Extemporaneous musings, occasionally poetic, about life in its richly varied dimensions, especially as relates to history, theology, law, literature, science, by one who is an attorney, ordained minister, historian, writer, and African American.
Tuesday, October 15, 2013
BUS RIDE TO JUSTICE, EXCERPT..
BUS RIDE TO JUSTICE: THE LIFE AND WORKS OF FRED D. GRAY, CHANGING THE SYSTEM BY THE SYSTEM, by Fred D. Gray, Esq., (NewSouth Books, Montgomery, AL: 1995, 2013), P.31-33
“During the early months of my law practice, I had few clients and little to do. At lunchtime Mrs. [Rosa] Parks often walked to my law office, located one and a half blocks from the Montgomery Fair department store where she worked as a seamstress. We became very good friends. She would walk to my office and we would sit down and share our lunches.
“For almost a year we met, shared our lunches, and discussed the problems in Montgomery. Among all those problems, the segregation on city buses was an especial affront to Montgomery's black citizens. Few blacks had cars in those days. We relied on buses. It seemed that the white operators of the buses went out of their way to humiliate black passengers, despite the fact that the bus company derived the majority of its income from black riders.
“In the months before her own arrest, Mrs. Parks and I talked often about the situation involving Claudette Colvin, a fifteen-year-old student at Booker Washington High School, who was arrested March 2, 1955, for refusing to get up and give her seat to a white woman on a Capitol Heights bus in downtown Montgomery. I represented Claudette Colvin in the juvenile court of Montgomery County. We discussed the possibility of a boycott. I told Mrs. Parks, as I had told other leaders in Montgomery, that I thought the Claudette Colvin arrest was a good test case to end segregation on the buses. However, the black leadership in Montgomery at that time thought we should wait.

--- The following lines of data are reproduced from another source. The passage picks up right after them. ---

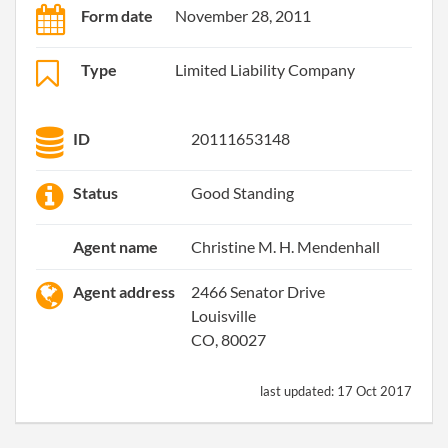
Form date
November 28, 2011
Type
Limited Liability Company
ID
20111653148
Status
Good Standing
Agent name
Christine M. H. Mendenhall
Agent address
2466 Senator Drive
Louisville
CO, 80027
last updated:
17 Oct 2017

“When we threatened to stay off the buses, the city and bus company officials assured us that what happened to Claudette Colvin would not happen again. Of course, nothing really changed. Claudette, Mary Louise Smith, and Mrs. Parks were among a number of black females who had been arrested under almost the same circumstances for resisting segregation practices on the city buses during the year 1955....
“December 1, 1955, was a typical day in Montgomery. It was late fall, but it had not begun to get cold. Mrs. Parks and I had lunch together that day, just as we had done many times before. When 1 p.m. Came and the lunch hour ended, Mrs. Parks went back to her work as a seamstress. During our lunch, I informed Mrs. Parks that I had an appointment out of town that afternoon. I continued my work and left the office in the early afternoon for an out-of-town engagement.
“Upon my return to the city later that evening, I was shocked to learn that Mrs. Parks had been arrested in an incident involving the buses. I immediately began to return the numerous phone calls informing me of her arrest. Subsequently, I met with Mrs. Parks, E.D. Nixon, and Jo Ann Robinson.
“That day was, for me, the beginning point of all the monumental events that soon began to unfold in my life. My immediate little world began to change. And so did the larger world. I pledged to myself that I would wage war on segregation. The opening shot had now been fired. With Mrs. Park's arrest came the opening of the Montgomery Bus Boycott. It changed the history of civil rights in Alabama, in the nation, and in the world. And it launched my legal career.”